[YOUR INSTRUCTIONS]
Rewrite the text of all the items below, swapping "Lithe" for "Slim" and changing nothing else. Leave out the pictures.

[MATERIALS PROVIDED]
- Opening Delimiter -
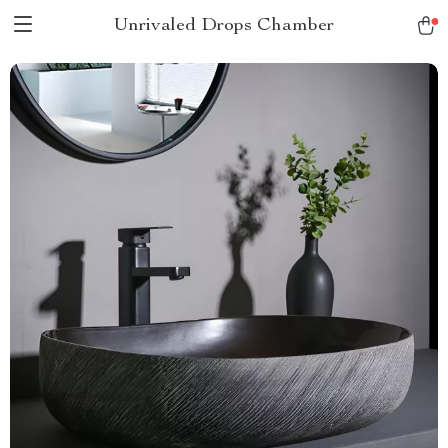
Unrivaled Drops Chamber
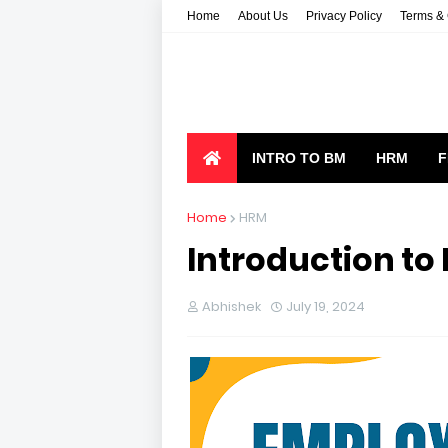
Home
About Us
Privacy Policy
Terms & 
INTRO TO BM
HRM
F
Home
HRM
Introduction to
Abhishek
July 19, 2024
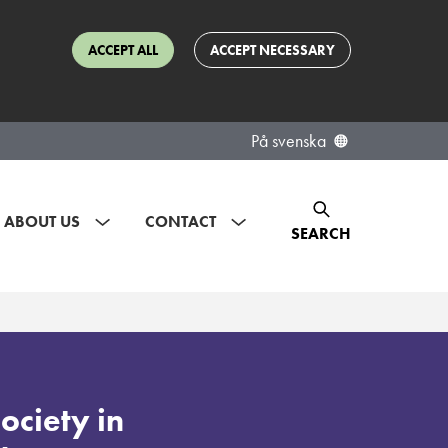
ACCEPT ALL
ACCEPT NECESSARY
På svenska
ABOUT US
CONTACT
SEARCH
society in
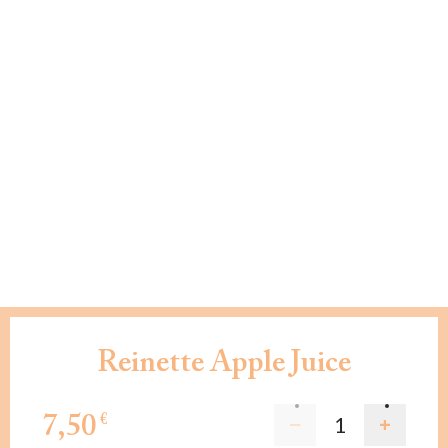
Reinette Apple Juice
7,50
€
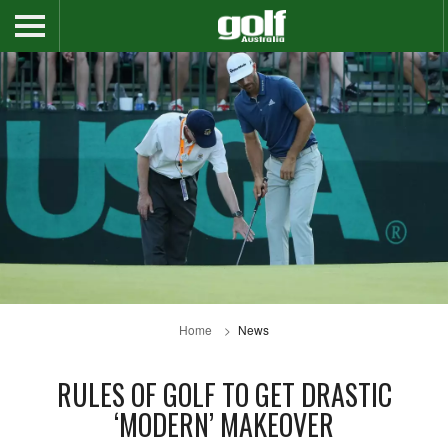
Home
News
RULES OF GOLF TO GET DRASTIC
‘MODERN’ MAKEOVER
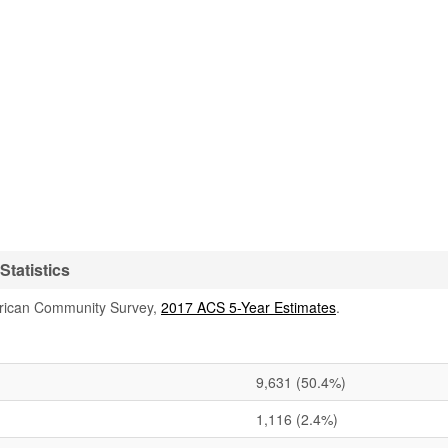
tatistics
rican Community Survey,
2017 ACS 5-Year Estimates
.
9,631
(50.4%)
1,116
(2.4%)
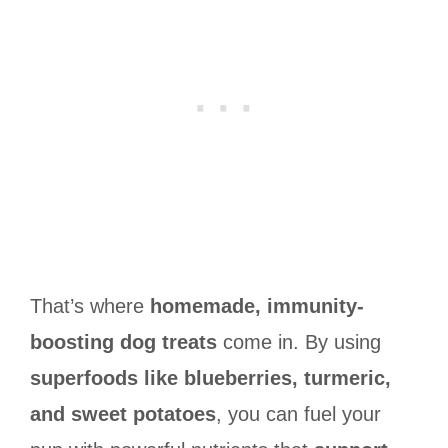
That’s where
homemade, immunity-
boosting dog treats
come in. By using
superfoods like blueberries, turmeric,
and sweet potatoes
, you can fuel your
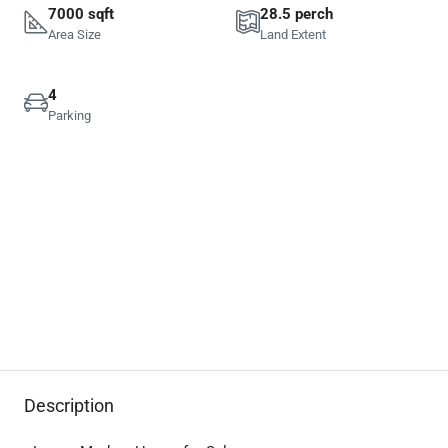
7000 sqft
28.5 perch
Area Size
Land Extent
4
Parking
Description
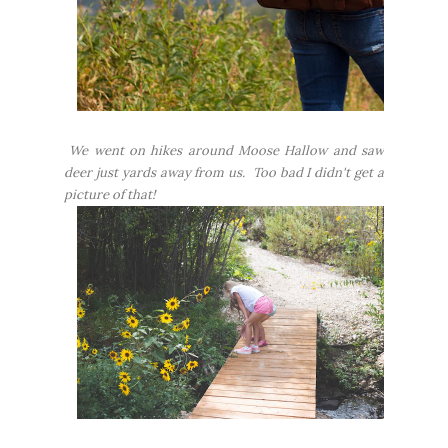
We went on hikes around Moose Hallow and saw
deer just yards away from us. Too bad I didn't get a
picture of that!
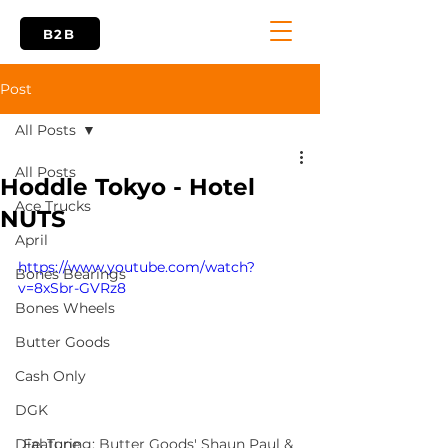
B2B
Post
All Posts
All Posts
Hoddle Tokyo - Hotel
Ace Trucks
NUTS
April
https://www.youtube.com/watch?
Bones Bearings
v=8xSbr-GVRz8
Bones Wheels
Butter Goods
Cash Only
DGK
Featuring: Butter Goods' Shaun Paul & 
Dial Tone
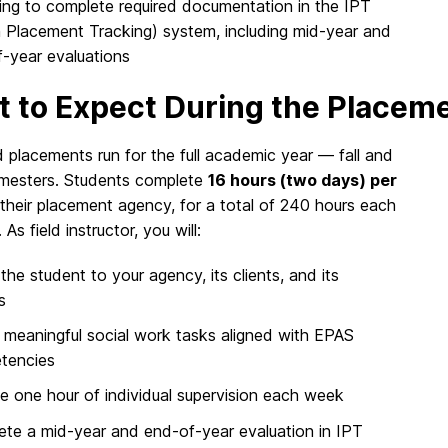
ling to complete required documentation in the IPT
n Placement Tracking) system, including mid-year and
-year evaluations
 to Expect During the Placem
 placements run for the full academic year — fall and
emesters. Students complete
16 hours (two days) per
their placement agency, for a total of 240 hours each
As field instructor, you will:
 the student to your agency, its clients, and its
s
 meaningful social work tasks aligned with EPAS
tencies
e one hour of individual supervision each week
te a mid-year and end-of-year evaluation in IPT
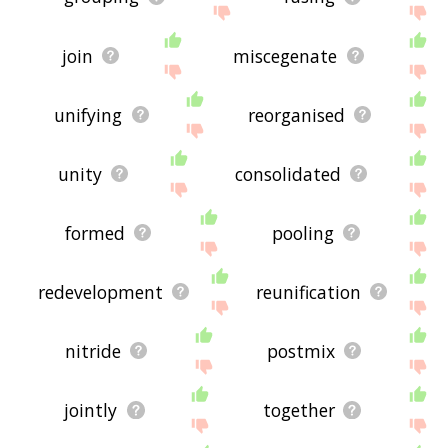
join
miscegenate
unifying
reorganised
unity
consolidated
formed
pooling
redevelopment
reunification
nitride
postmix
jointly
together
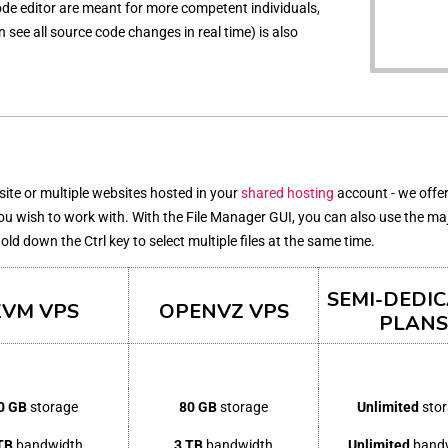
 code editor are meant for more competent individuals,
see all source code changes in real time) is also
bsite or multiple websites hosted in your
shared hosting
account - we offer
you wish to work with. With the File Manager GUI, you can also use the ma
 hold down the Ctrl key to select multiple files at the same time.
SEMI-DEDI
KVM VPS
OPENVZ VPS
PLANS
0 GB
storage
80 GB
storage
Unlimited
sto
TB
bandwidth
3 TB
bandwidth
Unlimited
band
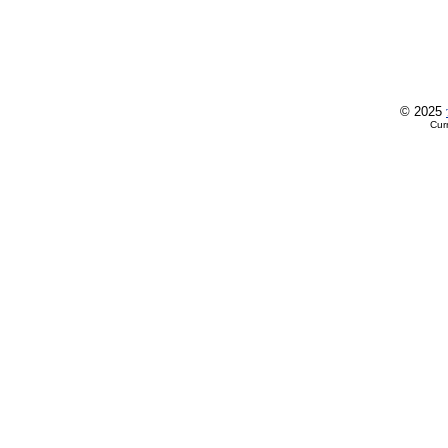
© 2025
Cur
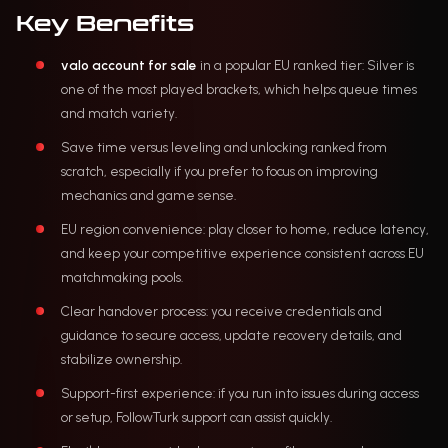
Key Benefits
valo account for sale
in a popular EU ranked tier: Silver is
one of the most played brackets, which helps queue times
and match variety.
Save time versus leveling and unlocking ranked from
scratch, especially if you prefer to focus on improving
mechanics and game sense.
EU region convenience: play closer to home, reduce latency,
and keep your competitive experience consistent across EU
matchmaking pools.
Clear handover process: you receive credentials and
guidance to secure access, update recovery details, and
stabilize ownership.
Support-first experience: if you run into issues during access
or setup, FollowTurk support can assist quickly.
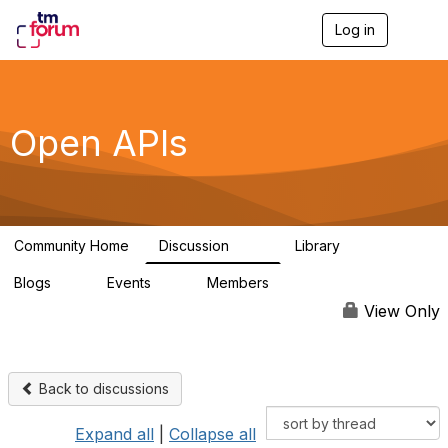
Log in
T
o
g
g
l
e
Open APIs
n
a
v
i
g
a
Community Home
Discussion
Library
t
11K
80
i
Blogs
Events
Members
o
0
0
55.7K
n
View Only
Back to discussions
Expand all
|
Collapse all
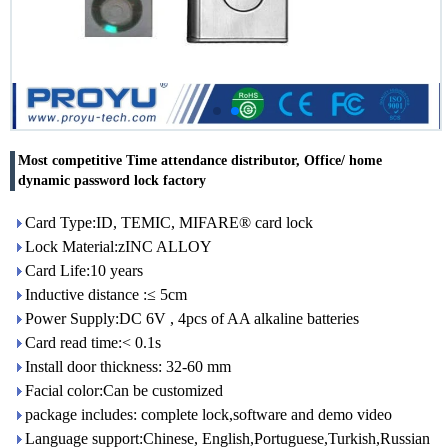
Most competitive Time attendance distributor, Office/ home
dynamic password lock factory
Card Type:ID, TEMIC, MIFARE® card lock
Lock Material:zINC ALLOY
Card Life:10 years
Inductive distance :≤ 5cm
Power Supply:DC 6V , 4pcs of AA alkaline batteries
Card read time:< 0.1s
Install door thickness: 32-60 mm
Facial color:Can be customized
package includes: complete lock,software and demo video
Language support:Chinese, English,Portuguese,Turkish,Russian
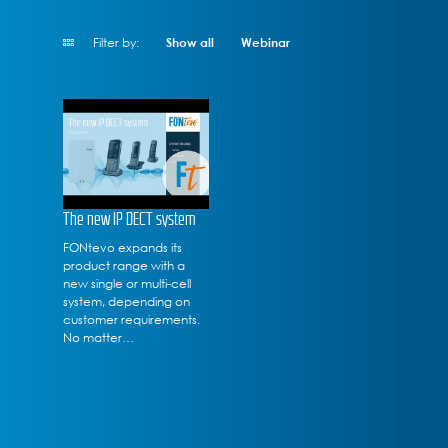
Filter by:
Show all
Webinar
The new IP DECT system
FONtevo expands its
product range with a
new single or multi-cell
system, depending on
customer requirements.
No matter…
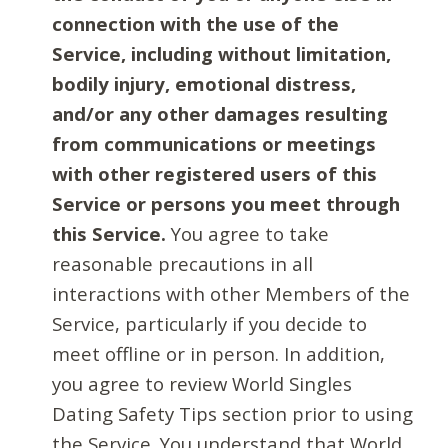
connection with the use of the
Service, including without limitation,
bodily injury, emotional distress,
and/or any other damages resulting
from communications or meetings
with other registered users of this
Service or persons you meet through
this Service.
You agree to take
reasonable precautions in all
interactions with other Members of the
Service, particularly if you decide to
meet offline or in person. In addition,
you agree to review World Singles
Dating Safety Tips section prior to using
the Service. You understand that World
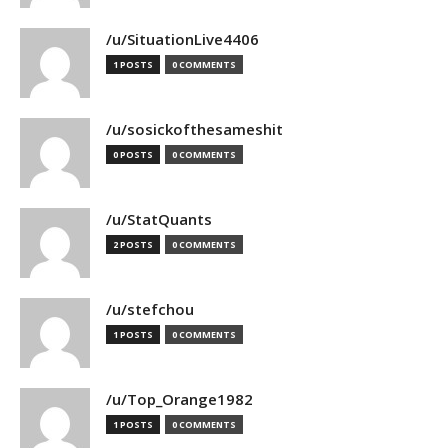
/u/SituationLive4406
1 POSTS
0 COMMENTS
/u/sosickofthesameshit
0 POSTS
0 COMMENTS
/u/StatQuants
2 POSTS
0 COMMENTS
/u/stefchou
1 POSTS
0 COMMENTS
/u/Top_Orange1982
1 POSTS
0 COMMENTS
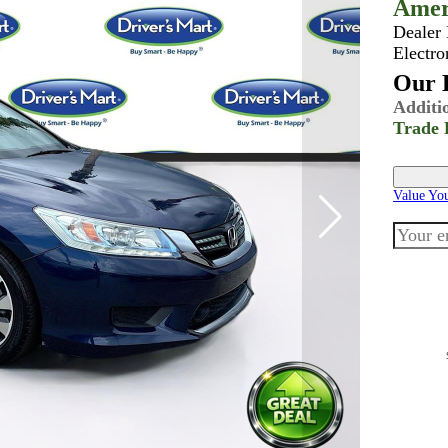
Amer
Dealer
Electro
Our B
Additi
Trade 
Value Yo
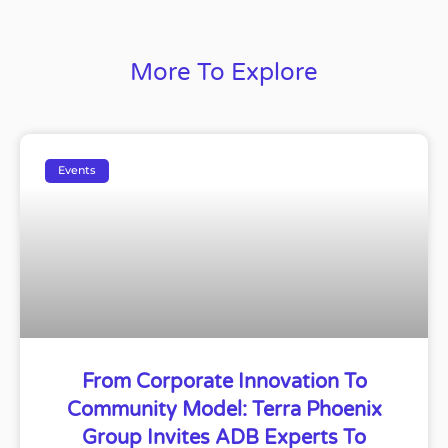
More To Explore
Events
From Corporate Innovation To
Community Model: Terra Phoenix
Group Invites ADB Experts To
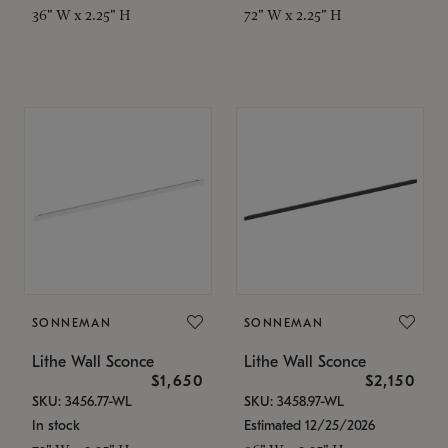
36" W x 2.25" H
72" W x 2.25" H
SONNEMAN
SONNEMAN
Lithe Wall Sconce
Lithe Wall Sconce
$1,650
$2,150
SKU: 3456.77-WL
SKU: 3458.97-WL
In stock
Estimated 12/25/2026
- Closing Delimiter -
[SOLUTION FOR THIS TASK]
Unrivaled Drops Chamber
Home
About Us
Privacy Policy
Terms & 
INTRO TO BM
HRM
F
Home
HRM
Introduction to
Abhishek
July 19, 2024
ACCEPT ALL
ACCEPT NECESSARY
På svenska
ABOUT US
CONTACT
SEARCH
society in
Reinette Apple Juice
7,50
€
Home
News
RULES OF GOLF TO GET DRASTIC
‘MODERN’ MAKEOVER
tatistics
rican Community Survey,
2017 ACS 5-Year Estimates
.
9,631
(50.4%)
1,116
(2.4%)
That’s where
homemade, immunity-
boosting dog treats
come in. By using
superfoods like blueberries, turmeric,
and sweet potatoes
, you can fuel your
7000 sqft
28.5 perch
Area Size
Land Extent
4
Parking
Description
We went on hikes around Moose Hallow and saw
deer just yards away from us. Too bad I didn't get a
picture of that!
B2B
Post
All Posts
All Posts
Hoddle Tokyo - Hotel
Ace Trucks
NUTS
April
https://www.youtube.com/watch?
Bones Bearings
v=8xSbr-GVRz8
Bones Wheels
Butter Goods
Cash Only
DGK
Featuring: Butter Goods' Shaun Paul & 
Dial Tone
ling to complete required documentation in the IPT
n Placement Tracking) system, including mid-year and
-year evaluations
 to Expect During the Placem
 placements run for the full academic year — fall and
emesters. Students complete
16 hours (two days) per
their placement agency, for a total of 240 hours each
As field instructor, you will:
 the student to your agency, its clients, and its
s
 meaningful social work tasks aligned with EPAS
tencies
e one hour of individual supervision each week
te a mid-year and end-of-year evaluation in IPT
join
miscegenate
unifying
reorganised
unity
consolidated
formed
pooling
redevelopment
reunification
nitride
postmix
jointly
together
 code editor are meant for more competent individuals,
see all source code changes in real time) is also
bsite or multiple websites hosted in your
shared hosting
account - we offer
you wish to work with. With the File Manager GUI, you can also use the ma
 hold down the Ctrl key to select multiple files at the same time.
SEMI-DEDI
KVM VPS
OPENVZ VPS
PLANS
0 GB
storage
80 GB
storage
Unlimited
sto
TB
bandwidth
3 TB
bandwidth
Unlimited
band
© 2025
Cur
Key Benefits
valo account for sale
in a popular EU ranked tier: Silver is
one of the most played brackets, which helps queue times
and match variety.
Save time versus leveling and unlocking ranked from
scratch, especially if you prefer to focus on improving
mechanics and game sense.
EU region convenience: play closer to home, reduce latency,
and keep your competitive experience consistent across EU
matchmaking pools.
Clear handover process: you receive credentials and
guidance to secure access, update recovery details, and
stabilize ownership.
Support-first experience: if you run into issues during access
or setup, FollowTurk support can assist quickly.
Log in
T
o
g
g
l
e
Open APIs
n
a
v
i
g
a
Community Home
Discussion
Library
t
11K
80
i
Blogs
Events
Members
o
0
0
55.7K
n
View Only
Back to discussions
Expand all
|
Collapse all
Most competitive Time attendance distributor, Office/ home
dynamic password lock factory
Card Type:ID, TEMIC, MIFARE® card lock
Lock Material:zINC ALLOY
Card Life:10 years
Inductive distance :≤ 5cm
Power Supply:DC 6V , 4pcs of AA alkaline batteries
Card read time:< 0.1s
Install door thickness: 32-60 mm
Facial color:Can be customized
package includes: complete lock,software and demo video
Language support:Chinese, English,Portuguese,Turkish,Russian
Filter by:
Show all
Webinar
The new IP DECT system
FONtevo expands its
product range with a
new single or multi-cell
system, depending on
customer requirements.
No matter…
connection with the use of the
Service, including without limitation,
bodily injury, emotional distress,
and/or any other damages resulting
from communications or meetings
with other registered users of this
Service or persons you meet through
this Service.
You agree to take
reasonable precautions in all
interactions with other Members of the
Service, particularly if you decide to
meet offline or in person. In addition,
you agree to review World Singles
Dating Safety Tips section prior to using
the Service. You understand that World
/u/SituationLive4406
1 POSTS
0 COMMENTS
/u/sosickofthesameshit
0 POSTS
0 COMMENTS
/u/StatQuants
2 POSTS
0 COMMENTS
/u/stefchou
1 POSTS
0 COMMENTS
/u/Top_Orange1982
1 POSTS
0 COMMENTS
Amer
Dealer
Electro
Our B
Additi
Trade 
Value Yo
More To Explore
Events
From Corporate Innovation To
Community Model: Terra Phoenix
Group Invites ADB Experts To
36" W x 2.25" H
72" W x 2.25" H
SONNEMAN
SONNEMAN
Slim Wall Sconce
Slim Wall Sconce
$1,650
$2,150
SKU: 3456.77-WL
SKU: 3458.97-WL
In stock
Estimated 12/25/2026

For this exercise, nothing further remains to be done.